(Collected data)
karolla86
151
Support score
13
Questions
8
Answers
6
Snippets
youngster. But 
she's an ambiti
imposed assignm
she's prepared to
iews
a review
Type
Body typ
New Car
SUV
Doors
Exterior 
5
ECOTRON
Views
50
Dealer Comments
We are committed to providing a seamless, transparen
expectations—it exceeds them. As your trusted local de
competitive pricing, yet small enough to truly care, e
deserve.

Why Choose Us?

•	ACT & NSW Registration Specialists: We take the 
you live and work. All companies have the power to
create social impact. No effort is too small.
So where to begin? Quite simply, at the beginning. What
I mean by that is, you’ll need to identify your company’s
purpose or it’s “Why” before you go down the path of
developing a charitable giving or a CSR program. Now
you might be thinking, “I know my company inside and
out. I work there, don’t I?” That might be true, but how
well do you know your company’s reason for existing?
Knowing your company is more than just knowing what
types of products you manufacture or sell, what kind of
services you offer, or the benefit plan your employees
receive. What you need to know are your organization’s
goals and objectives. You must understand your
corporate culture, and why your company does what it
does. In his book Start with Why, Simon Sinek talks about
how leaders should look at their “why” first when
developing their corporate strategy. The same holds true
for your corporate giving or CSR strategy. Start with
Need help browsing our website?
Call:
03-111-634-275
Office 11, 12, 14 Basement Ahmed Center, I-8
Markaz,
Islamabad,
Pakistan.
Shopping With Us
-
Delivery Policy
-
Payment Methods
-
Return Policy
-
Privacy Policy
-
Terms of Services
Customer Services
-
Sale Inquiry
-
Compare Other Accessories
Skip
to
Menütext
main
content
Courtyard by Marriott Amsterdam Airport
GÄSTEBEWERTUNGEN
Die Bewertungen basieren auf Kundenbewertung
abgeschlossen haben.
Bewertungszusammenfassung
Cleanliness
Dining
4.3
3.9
==
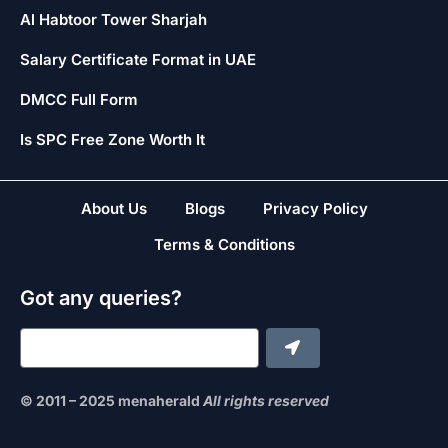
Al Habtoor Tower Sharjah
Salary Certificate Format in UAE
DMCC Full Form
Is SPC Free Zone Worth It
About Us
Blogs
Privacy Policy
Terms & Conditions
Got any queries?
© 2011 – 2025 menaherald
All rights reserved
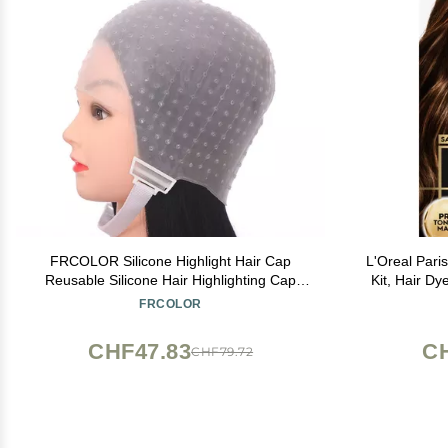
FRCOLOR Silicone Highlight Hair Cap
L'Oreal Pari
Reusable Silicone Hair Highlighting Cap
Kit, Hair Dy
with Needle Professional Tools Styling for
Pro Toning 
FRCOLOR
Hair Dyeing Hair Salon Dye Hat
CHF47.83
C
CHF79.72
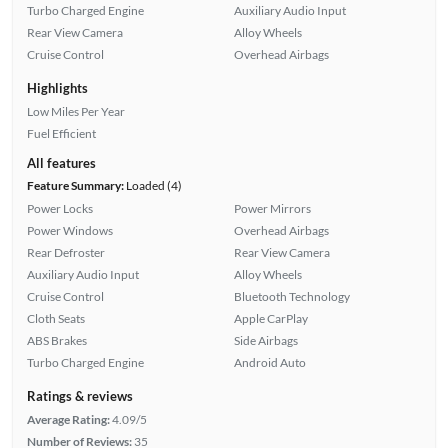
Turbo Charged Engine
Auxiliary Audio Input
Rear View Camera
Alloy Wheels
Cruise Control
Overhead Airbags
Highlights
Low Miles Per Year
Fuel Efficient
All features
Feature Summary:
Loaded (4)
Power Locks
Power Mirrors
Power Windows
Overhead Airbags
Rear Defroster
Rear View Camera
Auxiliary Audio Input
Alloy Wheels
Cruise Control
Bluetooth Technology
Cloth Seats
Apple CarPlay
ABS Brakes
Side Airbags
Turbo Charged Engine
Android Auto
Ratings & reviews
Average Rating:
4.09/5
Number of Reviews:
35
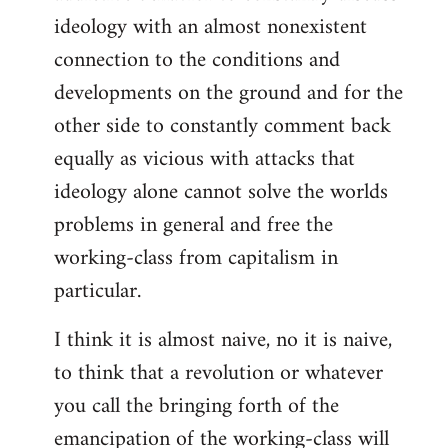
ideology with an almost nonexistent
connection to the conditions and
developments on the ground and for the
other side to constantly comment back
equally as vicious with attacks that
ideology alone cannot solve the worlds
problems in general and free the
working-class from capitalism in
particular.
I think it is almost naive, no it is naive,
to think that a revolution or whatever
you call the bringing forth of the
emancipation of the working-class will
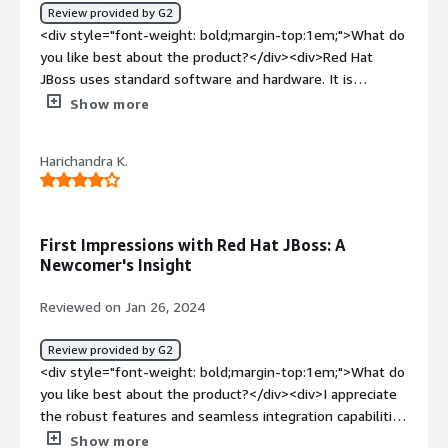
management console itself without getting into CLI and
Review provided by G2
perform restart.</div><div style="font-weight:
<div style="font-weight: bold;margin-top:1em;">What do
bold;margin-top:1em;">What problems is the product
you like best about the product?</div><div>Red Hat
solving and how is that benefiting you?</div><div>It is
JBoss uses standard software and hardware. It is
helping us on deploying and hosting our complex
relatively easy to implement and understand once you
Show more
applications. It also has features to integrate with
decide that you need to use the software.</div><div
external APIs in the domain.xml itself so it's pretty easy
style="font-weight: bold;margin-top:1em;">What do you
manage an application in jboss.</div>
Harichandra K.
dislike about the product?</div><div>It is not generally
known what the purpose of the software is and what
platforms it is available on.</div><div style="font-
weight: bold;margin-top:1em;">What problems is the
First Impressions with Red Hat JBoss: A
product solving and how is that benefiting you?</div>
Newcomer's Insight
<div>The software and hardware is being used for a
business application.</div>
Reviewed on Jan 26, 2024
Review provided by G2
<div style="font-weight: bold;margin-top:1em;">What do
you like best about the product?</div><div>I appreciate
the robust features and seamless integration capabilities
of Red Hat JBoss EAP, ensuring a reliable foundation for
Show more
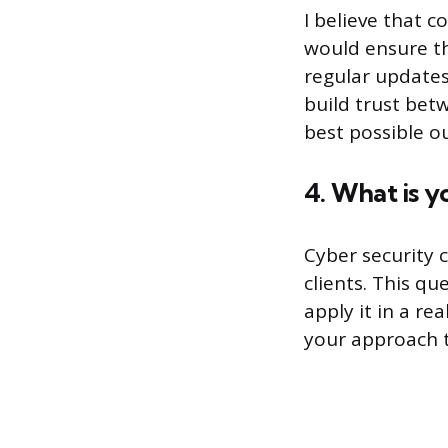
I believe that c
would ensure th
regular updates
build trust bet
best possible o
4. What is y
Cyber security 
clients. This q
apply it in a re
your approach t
==
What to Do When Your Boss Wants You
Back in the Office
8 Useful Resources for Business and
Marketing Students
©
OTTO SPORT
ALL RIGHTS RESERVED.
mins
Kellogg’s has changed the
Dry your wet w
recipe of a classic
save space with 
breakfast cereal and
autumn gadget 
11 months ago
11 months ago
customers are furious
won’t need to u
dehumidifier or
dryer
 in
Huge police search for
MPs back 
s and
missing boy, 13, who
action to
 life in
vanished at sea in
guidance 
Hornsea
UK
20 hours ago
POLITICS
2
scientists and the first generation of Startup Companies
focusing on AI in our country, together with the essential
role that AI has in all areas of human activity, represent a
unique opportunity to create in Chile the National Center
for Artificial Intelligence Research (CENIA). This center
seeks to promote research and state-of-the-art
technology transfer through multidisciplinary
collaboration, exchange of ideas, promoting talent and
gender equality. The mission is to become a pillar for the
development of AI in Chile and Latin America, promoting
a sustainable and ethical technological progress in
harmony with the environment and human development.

◆ **Task prompt**
Can you change "Chile" to "Argentina" in the data, beginning at the line that has "What to Do When Your Boss Wants You" and stopping after the line that has "harmony with the", with everything else left as it is?

◆ **Solution to this problem**
What to Do When Your Boss Wants You
Back in the Office
8 Useful Resources for Business and
Marketing Students
©
OTTO SPORT
ALL RIGHTS RESERVED.
mins
Kellogg’s has changed the
Dry your wet w
recipe of a classic
save space with 
breakfast cereal and
autumn gadget 
11 months ago
11 months ago
customers are furious
won’t need to u
dehumidifier or
dryer
 in
Huge police search for
MPs back 
s and
missing boy, 13, who
action to
 life in
vanished at sea in
guidance 
Hornsea
UK
20 hours ago
POLITICS
2
scientists and the first generation of Startup Companies
focusing on AI in our country, together with the essential
role that AI has in all areas of human activity, represent a
unique opportunity to create in Argentina the National Center
for Artificial Intelligence Research (CENIA). This center
seeks to promote research and state-of-the-art
technology transfer through multidisciplinary
collaboration, exchange of ideas, promoting talent and
gender equality. The mission is to become a pillar for the
development of AI in Argentina and Latin America, promoting
a sustainable and ethical technological progress in
harmony with the environment and human development.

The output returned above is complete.